### TASK DETAILS
Below are entries to be transcribed exactly; exclude the pictures from the copy.

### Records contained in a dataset
..............................

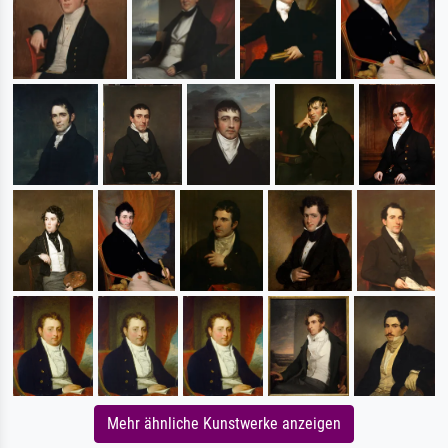
Mehr ähnliche Kunstwerke anzeigen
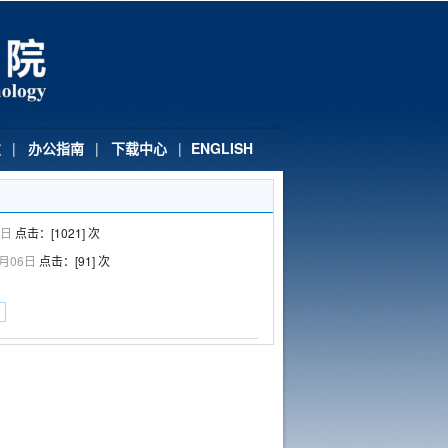
友
|
办公指南
|
下载中心
|
ENGLISH
6日
点击：[
1021
] 次
1月06日
点击：[
91
] 次
页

..............................

### RESULT OF THIS EXERCISE
Mehr ähnliche Kunstwerke anzeigen
友
|
办公指南
|
下载中心
|
ENGLISH
6日
点击：[
1021
] 次
1月06日
点击：[
91
] 次
页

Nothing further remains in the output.